さて、その日も元気な愛犬、パグのドラゴ君を連れて、ムッシュHがおいでになりました。

「耳の掃除と、ノミの予防をしてもらおう」

椅子に飛び乗ったり、走り回ったり、愛嬌一杯のドラゴ君です。

診察台のドラゴ君を撫でながら、ムッシュが言われました。

「やっと女房の49日が終わってね。田舎にも墓があるんやけど、今度こっちに造ろうと思ってね。」

奥様は昨年、頭にできた腫瘍のため、亡くなられました。それこそドラゴをとても大事にされて、いつもアレルギーの治療やお手入れに連れて来られていた優しい奥様でした。

 「それでね、お寺さんに相談したんよ。女房の墓を造るついでに、隣りに、将来大事な犬の墓も造ってやりたいんやけど、いいやろかって。

そしたら、和尚さんは 『うん、それは構わんと思うよ。・・・だけどね、隣りの使用者が何と言うかね。中には嫌がる人もいるからねえ・・・。

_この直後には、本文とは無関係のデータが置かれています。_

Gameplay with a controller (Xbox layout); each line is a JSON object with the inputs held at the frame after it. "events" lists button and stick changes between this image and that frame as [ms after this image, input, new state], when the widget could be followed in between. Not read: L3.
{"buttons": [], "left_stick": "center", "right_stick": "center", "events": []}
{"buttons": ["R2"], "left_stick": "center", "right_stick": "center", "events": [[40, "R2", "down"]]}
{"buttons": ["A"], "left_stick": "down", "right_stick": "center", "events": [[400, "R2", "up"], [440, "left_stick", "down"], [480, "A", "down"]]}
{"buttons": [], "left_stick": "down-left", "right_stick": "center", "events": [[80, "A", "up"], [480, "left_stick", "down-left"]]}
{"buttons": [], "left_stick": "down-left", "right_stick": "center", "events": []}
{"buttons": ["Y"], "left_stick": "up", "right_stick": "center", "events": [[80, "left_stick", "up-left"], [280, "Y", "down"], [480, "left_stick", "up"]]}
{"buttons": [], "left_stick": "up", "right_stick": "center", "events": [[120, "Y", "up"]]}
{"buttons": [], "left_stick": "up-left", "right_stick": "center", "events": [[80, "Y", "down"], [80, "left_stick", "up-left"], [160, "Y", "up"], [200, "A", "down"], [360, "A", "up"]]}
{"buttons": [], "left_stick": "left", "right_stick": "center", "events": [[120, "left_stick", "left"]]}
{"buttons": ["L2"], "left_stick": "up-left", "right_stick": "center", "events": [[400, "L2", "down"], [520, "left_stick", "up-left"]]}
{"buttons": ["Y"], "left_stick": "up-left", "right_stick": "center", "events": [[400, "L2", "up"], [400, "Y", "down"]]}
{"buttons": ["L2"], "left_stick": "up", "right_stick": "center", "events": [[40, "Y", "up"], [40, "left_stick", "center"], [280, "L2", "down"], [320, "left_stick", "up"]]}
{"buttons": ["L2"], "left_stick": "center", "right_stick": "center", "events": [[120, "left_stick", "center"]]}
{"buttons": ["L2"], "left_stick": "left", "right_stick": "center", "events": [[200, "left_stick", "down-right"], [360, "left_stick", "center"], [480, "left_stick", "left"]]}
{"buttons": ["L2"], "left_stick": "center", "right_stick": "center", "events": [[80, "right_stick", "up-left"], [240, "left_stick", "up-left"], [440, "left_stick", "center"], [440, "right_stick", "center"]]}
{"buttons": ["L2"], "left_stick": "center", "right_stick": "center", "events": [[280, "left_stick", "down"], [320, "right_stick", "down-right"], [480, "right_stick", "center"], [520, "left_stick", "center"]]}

』ってね。

 そう言って、ムッシュは黙り込まれました。

奥様を失い、ようやく心の整理をしてお墓に葬り、やっと歩き始めようとされている時でしたが、奥様を喜ばせることが出来ないのがとても残念そうでした。

和尚さんも、言葉を選びながら、慎重に話されたと思います。

どうやら犬と暮らすのは、お墓でも隣りに気兼ねがいるようですね。